Study text:
○ ○ ○ ○
We found that parents who have young kids, it was sort of chaotic. You have two working spouses, and then the kids can't go to school. They're running around the house. We have some employees that have four generations living under the same roof. So it was a challenge to stay in touch with our employees and provide support for them. It was tough. And we're seeing worse experiences among our employees in India than we ever saw in the US. So it's really not even over yet when you think about it on a global scale.

Could you say more about the need that Coursera is fulfilling right now?

Adult education is where we focus, and people in the workforce obviously have jobs, but they also often have families. And so the idea of a higher-education system where you sit at a beautiful campus and dedicate all your time — you don't take care of kids or a family, you don't have a job — to getting your degree; that works for some people, but, increasingly, it doesn't work for people who don't have the money to buy a degree or people who have a job and don't want to quit their job. It's just not very flexible or accessible.
○ ○ ○ ○
Records:
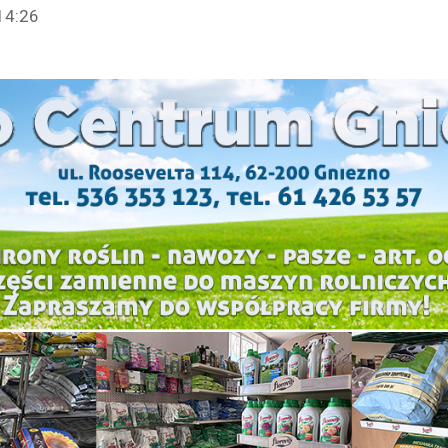
14:26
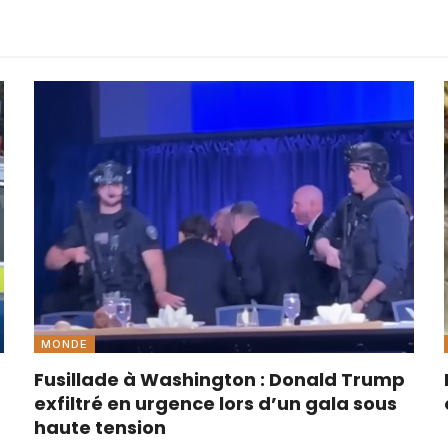
MONDE
Fusillade à Washington : Donald Trump
exfiltré en urgence lors d’un gala sous
haute tension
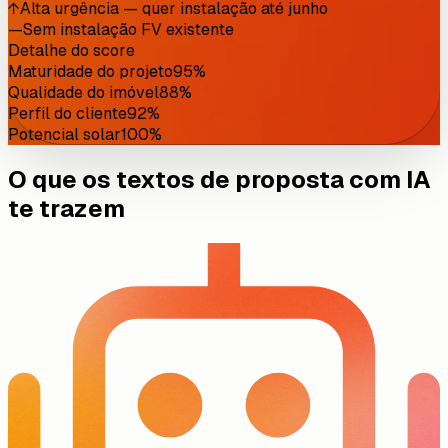
↑
Alta urgência — quer instalação até junho
—
Sem instalação FV existente
Detalhe do score
Maturidade do projeto
95
%
Qualidade do imóvel
88
%
Perfil do cliente
92
%
Potencial solar
100
%
O que os textos de proposta com IA
te trazem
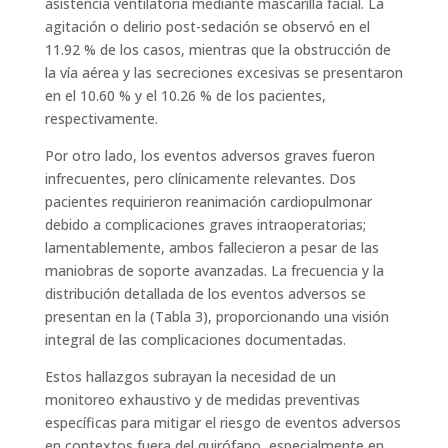
asistencia ventilatoria mediante mascarilla facial. La
agitación o delirio post-sedación se observó en el
11.92 % de los casos, mientras que la obstrucción de
la vía aérea y las secreciones excesivas se presentaron
en el 10.60 % y el 10.26 % de los pacientes,
respectivamente.
Por otro lado, los eventos adversos graves fueron
infrecuentes, pero clínicamente relevantes. Dos
pacientes requirieron reanimación cardiopulmonar
debido a complicaciones graves intraoperatorias;
lamentablemente, ambos fallecieron a pesar de las
maniobras de soporte avanzadas. La frecuencia y la
distribución detallada de los eventos adversos se
presentan en la (Tabla 3), proporcionando una visión
integral de las complicaciones documentadas.
Estos hallazgos subrayan la necesidad de un
monitoreo exhaustivo y de medidas preventivas
específicas para mitigar el riesgo de eventos adversos
en contextos fuera del quirófano, especialmente en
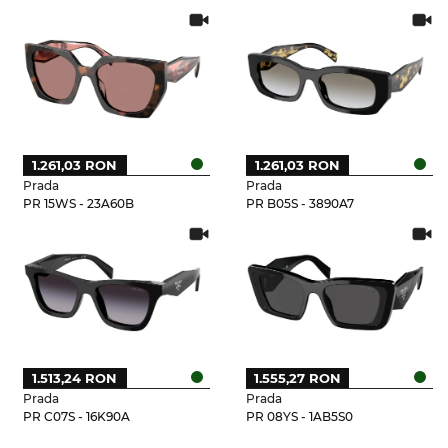
1.261,03 RON
1.261,03 RON
Prada
Prada
PR 15WS - 23A60B
PR B05S - 3890A7
1.513,24 RON
1.555,27 RON
Prada
Prada
PR C07S - 16K90A
PR 08YS - 1AB5S0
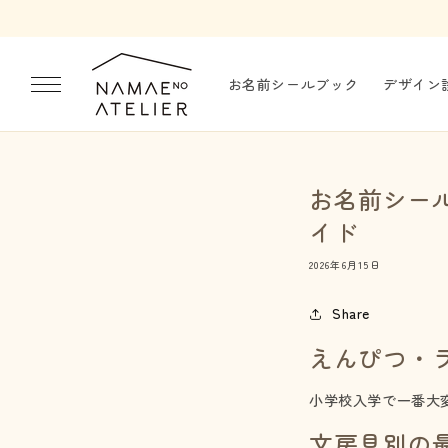
コンテ
ンツに
進む
お名前シールブック
デザイン
お名前シー
イド
2026年6月15日
Share
えんぴつ・
小学校入学で一番大
文房具別の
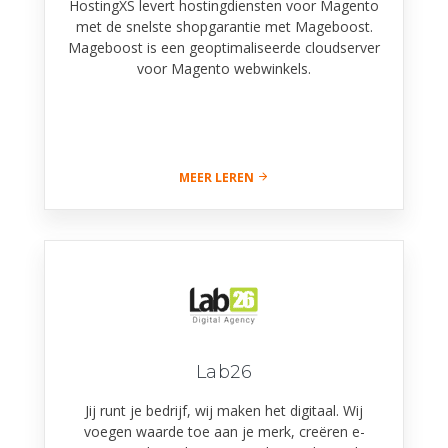
HostingXS levert hostingdiensten voor Magento
met de snelste shopgarantie met Mageboost.
Mageboost is een geoptimaliseerde cloudserver
voor Magento webwinkels.
MEER LEREN
Lab26
Jij runt je bedrijf, wij maken het digitaal. Wij
voegen waarde toe aan je merk, creëren e-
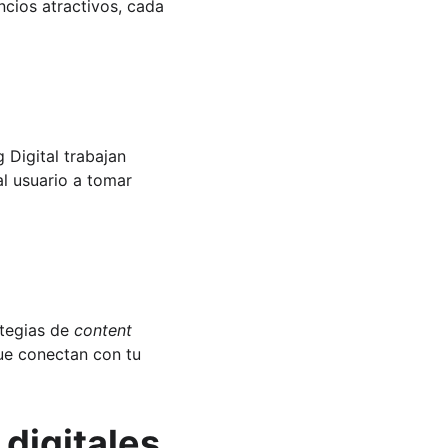
ncios atractivos, cada 
 Digital trabajan 
al usuario a tomar 
tegias de 
content 
que conectan con tu 
digitales 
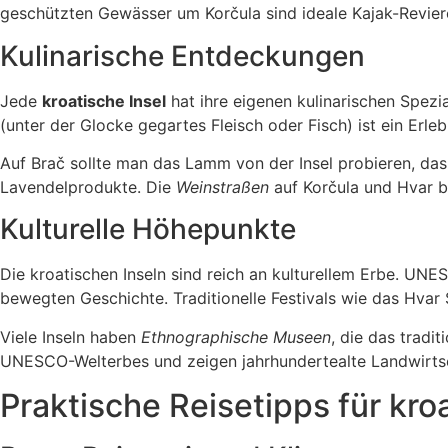
geschützten Gewässer um Korčula sind ideale Kajak-Revier
Kulinarische Entdeckungen
Jede
kroatische Insel
hat ihre eigenen kulinarischen Spezia
(unter der Glocke gegartes Fleisch oder Fisch) ist ein Erleb
Auf Brač sollte man das Lamm von der Insel probieren, das
Lavendelprodukte. Die
Weinstraßen
auf Korčula und Hvar bi
Kulturelle Höhepunkte
Die kroatischen Inseln sind reich an kulturellem Erbe. UN
bewegten Geschichte. Traditionelle Festivals wie das Hvar
Viele Inseln haben
Ethnographische Museen
, die das tradi
UNESCO-Welterbes und zeigen jahrhundertealte Landwirtsc
Praktische Reisetipps für kro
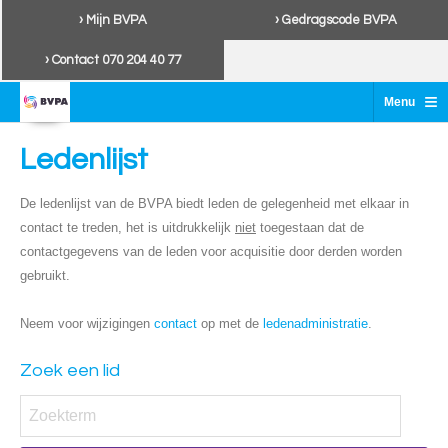
› Mijn BVPA
› Gedragscode BVPA
› Contact 070 204 40 77
≡
Menu
Ledenlijst
De ledenlijst van de BVPA biedt leden de gelegenheid met elkaar in
contact te treden, het is uitdrukkelijk
niet
toegestaan dat de
contactgegevens van de leden voor acquisitie door derden worden
gebruikt.
Neem voor wijzigingen
contact
op met de
ledenadministratie
.
Zoek een lid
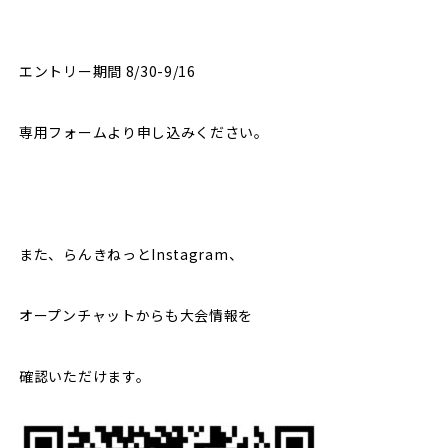
エントリー期間 8/30-9/16
専用フォームより申し込みください。
また、らんきねっとInstagram、
オープンチャットからも大会情報を
確認いただけます。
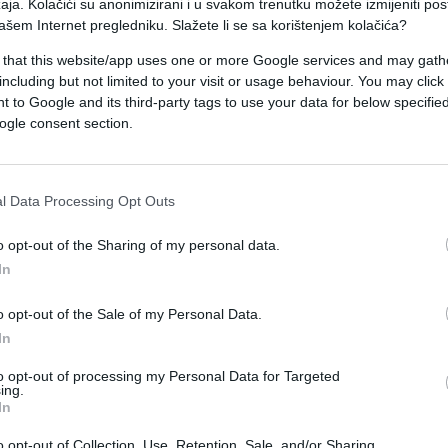
aja. Kolačići su anonimizirani i u svakom trenutku možete izmijeniti po
ašem Internet pregledniku. Slažete li se sa korištenjem kolačića?
najmanje tri sata, pa se preporučuje da ovaj tretm
 that this website/app uses one or more Google services and may gath
including but not limited to your visit or usage behaviour. You may click 
 to Google and its third-party tags to use your data for below specifi
ogle consent section.
liko dana ćete zaboraviti na bol u potpunosti.
ka sa bijelim lukom. Ovaj napitak pravi se tako što
l Data Processing Opt Outs
 luka, a zatim se prokuha i procijedi.
o opt-out of the Sharing of my personal data.
 ukus bijelog luka.
In
o opt-out of the Sale of my Personal Data.
In
to opt-out of processing my Personal Data for Targeted
ing.
In
o opt-out of Collection, Use, Retention, Sale, and/or Sharing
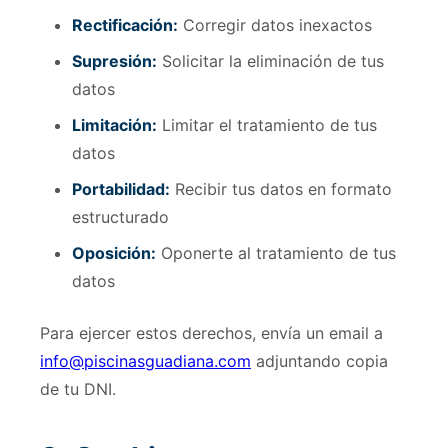
Rectificación:
Corregir datos inexactos
Supresión:
Solicitar la eliminación de tus
datos
Limitación:
Limitar el tratamiento de tus
datos
Portabilidad:
Recibir tus datos en formato
estructurado
Oposición:
Oponerte al tratamiento de tus
datos
Para ejercer estos derechos, envía un email a
info@piscinasguadiana.com
adjuntando copia
de tu DNI.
○ ○ ○ ○
Tasks to complete:
1 > Using the interview excerpt, answer each question briefly.
(a) How many generations do some employees have living under the same roof?
(b) In which country are the employees' experiences described as worse than any seen in the US?
(c) What kind of education does Coursera focus on?
2 > Say whether each statement agrees with the interview excerpt. Answer yes or no, and quote the words that decide it.
(a) The speaker considers the situation over on a global scale.
(b) The speaker grants that the campus-based model of higher education suits some people.
(c) The speaker describes things for parents with young kids as calm.
The material after the interview excerpt stands apart from it.

Answers for the tasks:
1 >
(a) Four.
(b) India.
(c) Adult education.

2 >
(a) No: "So it's really not even over yet when you think about it on a global scale."
(b) Yes: "that works for some people"
(c) No: "We found that parents who have young kids, it was sort of chaotic."